_WHAT TO WORK ON_
Excluding pictures, retype exactly the lines from the one with "Do the two points" through the end of the records that follow.

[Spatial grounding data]
==================================================

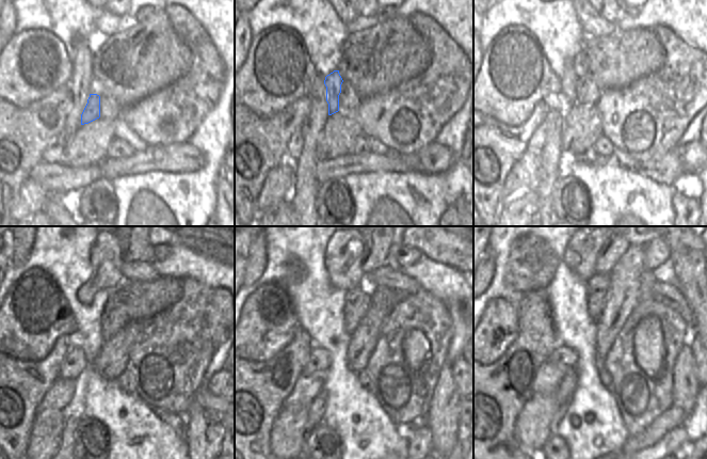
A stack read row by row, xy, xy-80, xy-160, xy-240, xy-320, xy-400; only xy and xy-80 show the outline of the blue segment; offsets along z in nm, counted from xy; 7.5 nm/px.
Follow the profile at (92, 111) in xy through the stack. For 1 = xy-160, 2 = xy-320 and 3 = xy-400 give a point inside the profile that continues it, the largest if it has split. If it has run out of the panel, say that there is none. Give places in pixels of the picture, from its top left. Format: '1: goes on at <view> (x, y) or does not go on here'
1: goes on at xy-160 (569, 78)
2: goes on at xy-320 (343, 256)
3: goes on at xy-400 (580, 255)

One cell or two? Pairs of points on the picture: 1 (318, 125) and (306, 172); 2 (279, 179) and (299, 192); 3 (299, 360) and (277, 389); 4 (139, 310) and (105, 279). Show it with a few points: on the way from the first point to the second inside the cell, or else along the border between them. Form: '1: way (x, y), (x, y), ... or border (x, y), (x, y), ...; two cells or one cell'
1: way (310, 137), (307, 160); one cell
2: border (294, 163), (292, 190), (285, 200); two cells
3: way (292, 369), (290, 383), (287, 388); one cell
4: border (124, 280), (112, 289); two cells

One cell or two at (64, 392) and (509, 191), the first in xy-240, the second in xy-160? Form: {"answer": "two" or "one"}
{"answer": "one"}

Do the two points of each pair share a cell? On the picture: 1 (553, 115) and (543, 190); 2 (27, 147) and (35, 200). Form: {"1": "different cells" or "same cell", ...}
{"1": "same cell", "2": "different cells"}

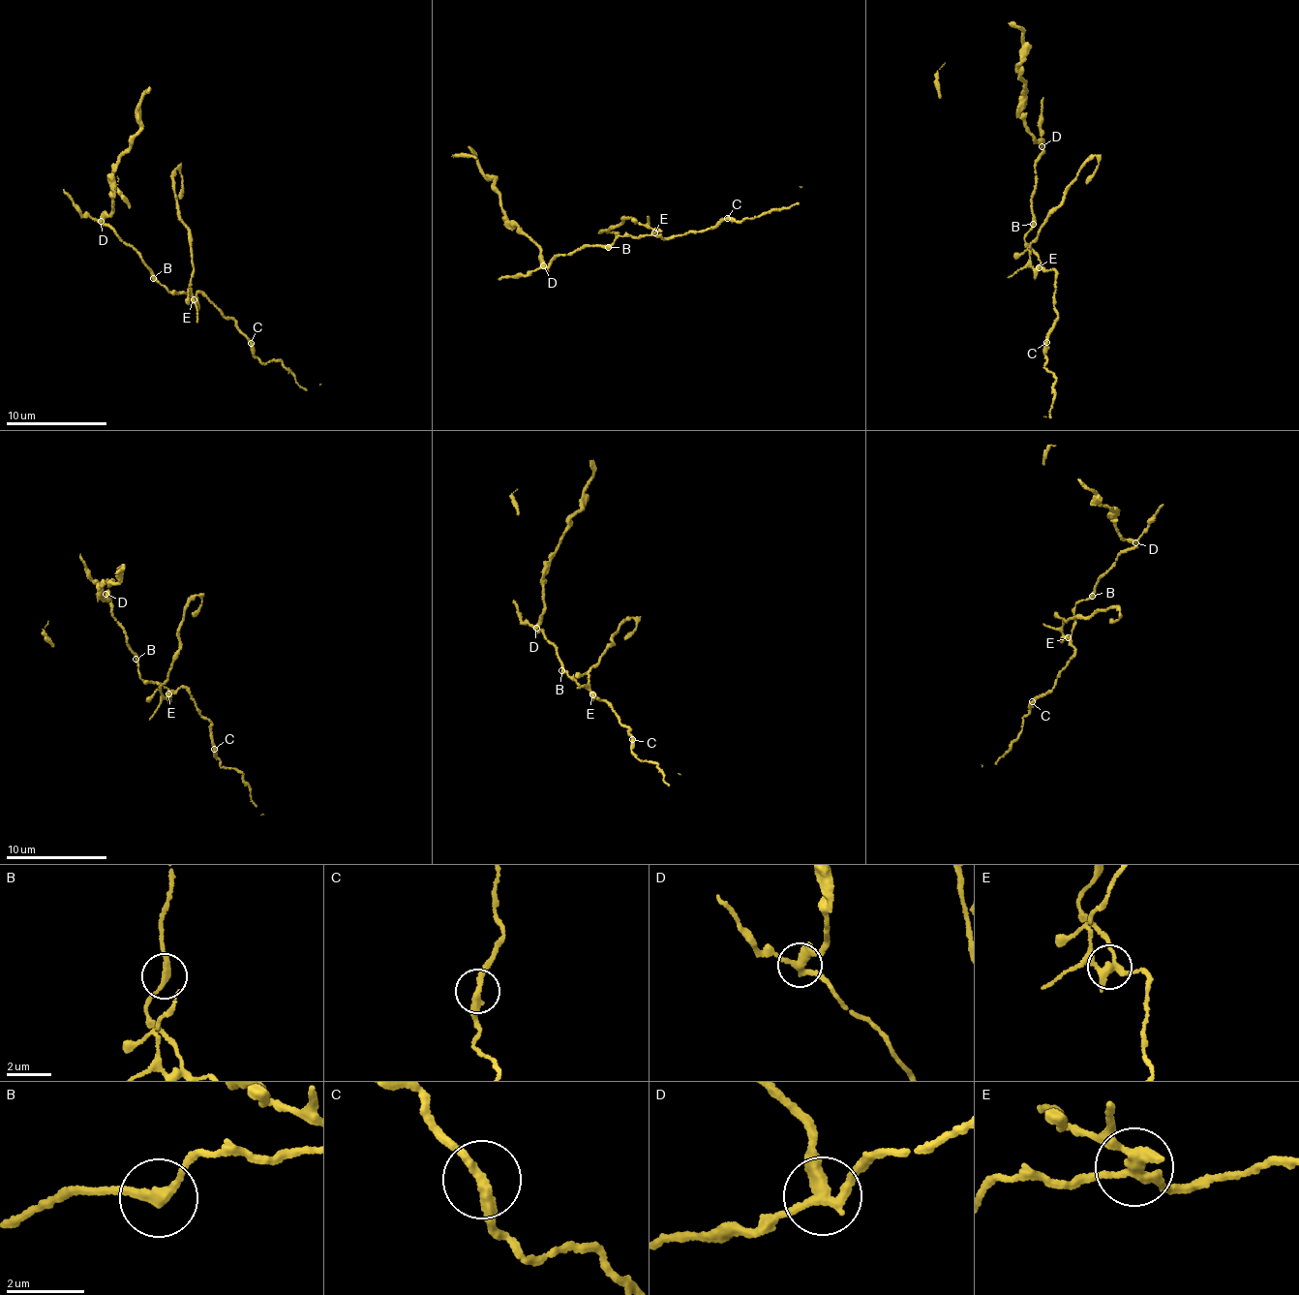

==================================================

_RESULT OF THIS EXERCISE_
Do the two points of each pair share a cell? On the picture: 1 (553, 115) and (543, 190); 2 (27, 147) and (35, 200). Form: {"1": "different cells" or "same cell", ...}
{"1": "same cell", "2": "different cells"}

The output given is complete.